■ **Excerpted records**:
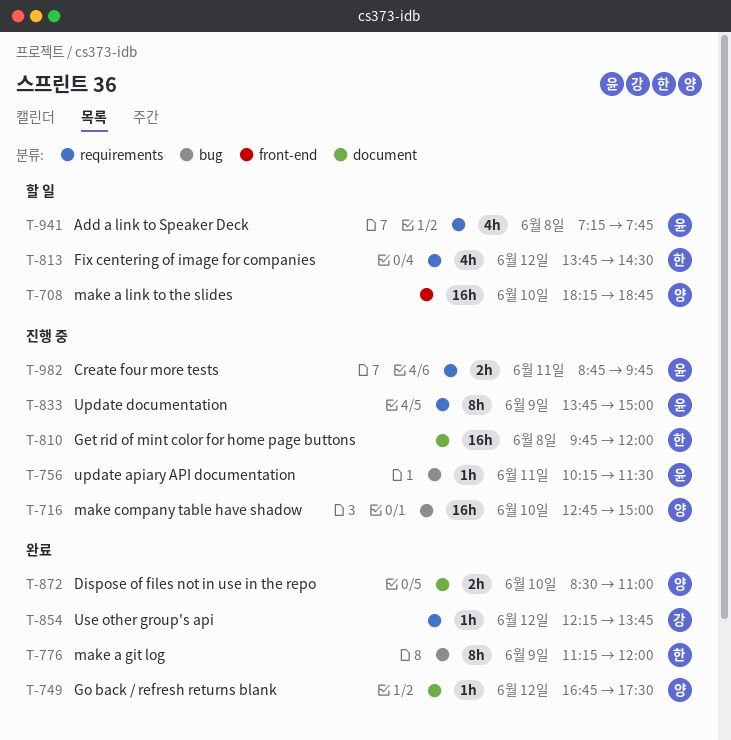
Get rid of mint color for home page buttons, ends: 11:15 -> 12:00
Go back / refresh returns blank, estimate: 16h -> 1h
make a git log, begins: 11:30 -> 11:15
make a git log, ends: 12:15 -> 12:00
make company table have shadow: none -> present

■ **What to do**:
The material above should be printed again exactly, with each picture left out.

■ **Task response**:
Get rid of mint color for home page buttons, ends: 11:15 -> 12:00
Go back / refresh returns blank, estimate: 16h -> 1h
make a git log, begins: 11:30 -> 11:15
make a git log, ends: 12:15 -> 12:00
make company table have shadow: none -> present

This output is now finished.